Ness adds 'teacher' to his resume
Growing up in Cloquet, Michael Baumgarten first came to know of Don Ness when the former Duluth mayor was the wunderkind of local politics.
So when the college junior saw Ness’ name attached to an offering on the University of Minnesota Duluth course catalog, Baumgarten jumped at the chance.
“Right away I knew: ‘I’ve got to take this class,’ ” said the 22-year-old political science major. “He’s a local celebrity and it was a really cool opportunity.”
Ness, 42, is teaching a once-a-week night course titled “Strategic Thinking for Campaigns, Activism and Governance.”
“It’s been a lot of fun,” said Ness, describing a small upper-level class that features several of its 15 or so students having previously worked on political campaigns. “It’s a discussion-based class and we have a lot of lively conversations.”
The current elections for U.S. president and Minnesota’s 8th Congressional District provide ample fodder, but the intent isn’t to rehash the headlines or merely talk about the mechanics of campaigning. Instead, Ness said it’s his goal to dive into the motives for what unfolds on television and in the headlines.
“We talk about how somebody in political life can find advantage in being more strategic and thoughtful about their actions,” said Ness, who proceeded to unfurl a deep understanding of what it takes to gain strategic advantage.
Asked to recollect a personal example of this, he talked about his first election for mayor, when he beat Charlie Bell by roughly 1,500 votes in 2007. Duluth was facing a lot of big issues at the time, including a budget shortfall and the looming threat of the city’s retiree health care plan bankrupting the city.
Instead of passing those issues off as having been caused by those who came before him — a timeworn political strategy — “I came in and embraced responsibility for those very significant problems,” Ness said.

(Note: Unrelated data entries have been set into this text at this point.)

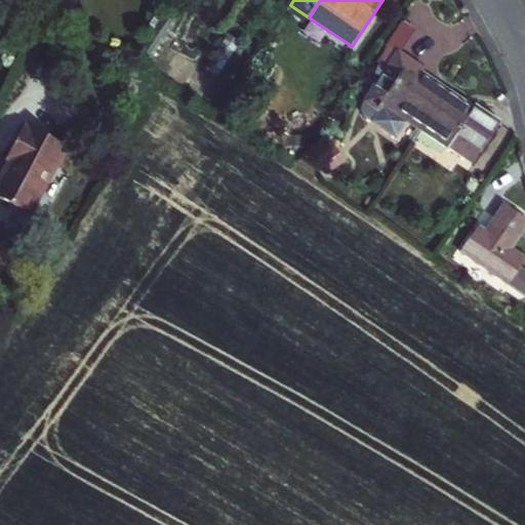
[(422,130),(448,92),(423,74),(426,70),(398,51),(365,98),(363,105),(364,110),(366,115),(410,148),(422,130)]
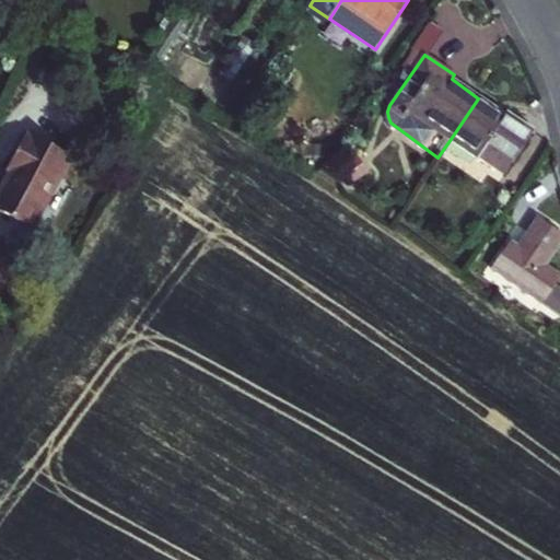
[(481,94),(478,98),(451,139),(504,177),(535,131),(481,94)]
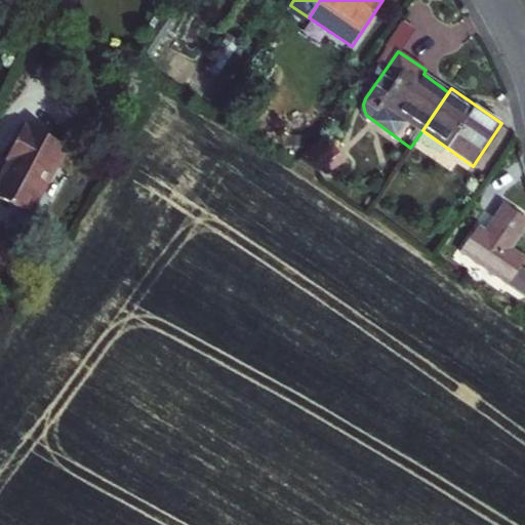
[(0,199),(32,216),(68,150),(30,129),(28,133),(23,130),(6,160),(11,163),(0,184),(0,199)]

He believes that approach built trust with the citizenry. Ness went on to be re-elected with 95 percent of the vote in 2011, running unopposed.
After leaving office in 2015, Ness took a full-time position at Lake Superior College, where he currently works as the executive director of Workforce Training and Community Development. The notion of teaching first arose in “very casual conversations as I was leaving office,” he said.
Earlier this year, UMD professor Paul Sharp, the head of the political science department and a one-time teacher of Ness’ when he was a UMD student, finally approached Ness about making it happen. Ness, who guessed he has given more than 100 guest lectures in his career, developed a curriculum that was approved.
One of the results of that curriculum is the fact that Baumgarten gets to play lobbyist for a semester. As part of the course, Ness has his students mocking out a scenario which finds Uber attempting to work its way into the Duluth transportation matrix.
Students have been divided into city councilors, a mayor, a reporter, lobbyist and more and they debate the possibility from their selected roles. Ness said he wants his students to see politics from multiple dimensions and putting them into the mock scenario forces them to behave with empathy and sometimes counter to their personal beliefs.
“As lobbyist, I get a very colorful and fun role,” Baumgarten said. “Just last class he was talking about a smoking ban that was being debated in Duluth years back. He’ll supplement his experience into what we’re doing. We really get it firsthand from him.”
Ness doesn’t know what his teaching future holds. He’s not scheduled to teach again next semester.
Instead, he’s amenable to seeing the same curveballs he enjoys delivering to his students. Last class, he told Baumgarten that Uber had failed to honor its contract with its public relations firm.
“Now instead of pushing for the city to get an Uber contract I’m lobbying for the taxi cabs,” Baumgarten said. “This is one of those curveballs he likes. It’s not a cliché kind of class.”